Excerpted records >>
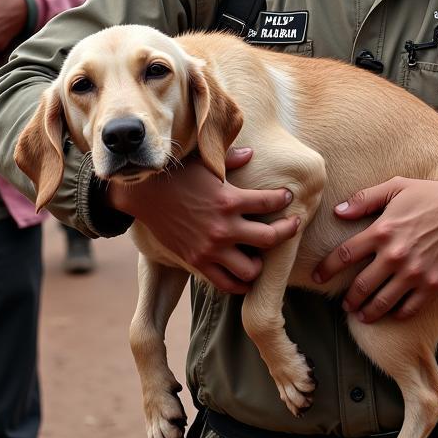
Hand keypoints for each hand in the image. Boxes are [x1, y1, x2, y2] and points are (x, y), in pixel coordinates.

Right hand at [107, 148, 298, 292]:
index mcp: (229, 200)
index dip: (284, 199)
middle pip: (270, 239)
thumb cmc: (178, 173)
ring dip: (262, 263)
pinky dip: (239, 282)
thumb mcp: (206, 162)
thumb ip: (231, 159)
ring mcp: (210, 249)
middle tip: (293, 225)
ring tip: (263, 254)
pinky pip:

Instructions to follow >> Exactly as they appear above, print all the lines, but not the pictures.

Result for this exercise >>
Hand keypoints for each hand in the image. Boxes are [x1, y1, x2, y2] and points are (x, y), in pixel coordinates.

Right hand at [107, 148, 298, 292]:
index mcp: (229, 200)
index dip: (284, 199)
middle pip: (270, 239)
thumb cmc: (178, 173)
ring dip: (262, 263)
pinky dip: (239, 282)
thumb mcp: (206, 162)
thumb ip: (231, 159)
ring mcp: (210, 249)
middle tip: (293, 225)
ring tip: (263, 254)
pinky pip:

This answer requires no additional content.